THE EXERCISE ::
Reproduce every line of the data below word for word, with nothing changed.

RECORDS FOR THIS EXERCISE ::

/---

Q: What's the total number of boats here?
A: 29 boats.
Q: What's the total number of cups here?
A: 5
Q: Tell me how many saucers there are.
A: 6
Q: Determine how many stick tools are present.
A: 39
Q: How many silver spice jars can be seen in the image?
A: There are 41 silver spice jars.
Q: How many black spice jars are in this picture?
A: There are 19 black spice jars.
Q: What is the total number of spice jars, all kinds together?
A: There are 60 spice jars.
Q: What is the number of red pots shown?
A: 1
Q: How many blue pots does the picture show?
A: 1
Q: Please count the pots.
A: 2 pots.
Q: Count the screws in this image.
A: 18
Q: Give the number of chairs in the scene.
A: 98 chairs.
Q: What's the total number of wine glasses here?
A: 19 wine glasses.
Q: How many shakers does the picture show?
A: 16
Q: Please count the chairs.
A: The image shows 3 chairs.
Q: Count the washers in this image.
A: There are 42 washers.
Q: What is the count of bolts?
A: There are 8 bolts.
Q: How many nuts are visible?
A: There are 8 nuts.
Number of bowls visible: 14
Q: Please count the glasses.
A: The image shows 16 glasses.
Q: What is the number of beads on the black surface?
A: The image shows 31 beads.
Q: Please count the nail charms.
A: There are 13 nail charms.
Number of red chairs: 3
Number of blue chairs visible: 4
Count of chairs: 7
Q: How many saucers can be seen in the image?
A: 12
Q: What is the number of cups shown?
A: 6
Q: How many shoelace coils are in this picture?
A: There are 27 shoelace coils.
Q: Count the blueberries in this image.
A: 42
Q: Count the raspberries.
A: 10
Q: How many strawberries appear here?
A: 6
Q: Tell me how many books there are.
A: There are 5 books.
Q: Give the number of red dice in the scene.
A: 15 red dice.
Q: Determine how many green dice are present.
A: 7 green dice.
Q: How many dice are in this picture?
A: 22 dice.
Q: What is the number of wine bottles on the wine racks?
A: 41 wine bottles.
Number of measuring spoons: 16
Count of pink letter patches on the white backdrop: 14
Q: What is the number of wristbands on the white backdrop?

\---

PROBLEM SOLUTION ::
Q: What's the total number of boats here?
A: 29 boats.
Q: What's the total number of cups here?
A: 5
Q: Tell me how many saucers there are.
A: 6
Q: Determine how many stick tools are present.
A: 39
Q: How many silver spice jars can be seen in the image?
A: There are 41 silver spice jars.
Q: How many black spice jars are in this picture?
A: There are 19 black spice jars.
Q: What is the total number of spice jars, all kinds together?
A: There are 60 spice jars.
Q: What is the number of red pots shown?
A: 1
Q: How many blue pots does the picture show?
A: 1
Q: Please count the pots.
A: 2 pots.
Q: Count the screws in this image.
A: 18
Q: Give the number of chairs in the scene.
A: 98 chairs.
Q: What's the total number of wine glasses here?
A: 19 wine glasses.
Q: How many shakers does the picture show?
A: 16
Q: Please count the chairs.
A: The image shows 3 chairs.
Q: Count the washers in this image.
A: There are 42 washers.
Q: What is the count of bolts?
A: There are 8 bolts.
Q: How many nuts are visible?
A: There are 8 nuts.
Number of bowls visible: 14
Q: Please count the glasses.
A: The image shows 16 glasses.
Q: What is the number of beads on the black surface?
A: The image shows 31 beads.
Q: Please count the nail charms.
A: There are 13 nail charms.
Number of red chairs: 3
Number of blue chairs visible: 4
Count of chairs: 7
Q: How many saucers can be seen in the image?
A: 12
Q: What is the number of cups shown?
A: 6
Q: How many shoelace coils are in this picture?
A: There are 27 shoelace coils.
Q: Count the blueberries in this image.
A: 42
Q: Count the raspberries.
A: 10
Q: How many strawberries appear here?
A: 6
Q: Tell me how many books there are.
A: There are 5 books.
Q: Give the number of red dice in the scene.
A: 15 red dice.
Q: Determine how many green dice are present.
A: 7 green dice.
Q: How many dice are in this picture?
A: 22 dice.
Q: What is the number of wine bottles on the wine racks?
A: 41 wine bottles.
Number of measuring spoons: 16
Count of pink letter patches on the white backdrop: 14
Q: What is the number of wristbands on the white backdrop?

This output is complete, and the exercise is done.